County planners have selected three areas in Eldersburg where joint-funding efforts could move projects along. Those include the intersection of Routes 26 and 32, the intersection of Route 32 and MacBeth Way, and the Route 26 corridor from Route 32 east to Carroll Highlands Road, a stretch that serves as Eldersburg's main street.

"The county has stepped up to the plate big time on funding," said Ross Dangel, spokesman for the Freedom council, which serves as an unofficial liaison between county government and South Carroll communities. "They have jumped through all the state's hoops and made these projects priorities. Where is the state's funding?"

State Sen. Allan H. Kittleman, who represents South Carroll and western Howard County, said he lives along Route 32, drives it daily and is aware of the traffic problems.

"There is no question these are important projects," Kittleman said. "The question is whether or not we can get any money from the Transportation Department."

The county and state cooperated a few years ago on a $400,000 corridor-improvement study that resulted in an estimated $25 million plan to improve Route 26 in Eldersburg. About $2.5 million of the county's contribution would help fund the next phase - design and engineering, estimated to cost about $3.5 million - of the Route 26 project.
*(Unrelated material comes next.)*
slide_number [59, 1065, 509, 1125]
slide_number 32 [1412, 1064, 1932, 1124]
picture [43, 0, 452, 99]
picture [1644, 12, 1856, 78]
The state has made no commitment to building the improvements, but without preliminary designs, it would not become a priority, county officials said.

The county is also asking the state to redesign the intersection of Routes 26 and 32, which the state rates at near-failure for the delays it causes motorists, and to add a signal at Route 32 and MacBeth Way. Plans also call for widening Route 32 north to MacBeth Way.

"Secretary Flanagan understands the urgency of these projects," Krebs said. "The corridor is a top design priority and MacBeth Way is a spot project. I see both happening simultaneously."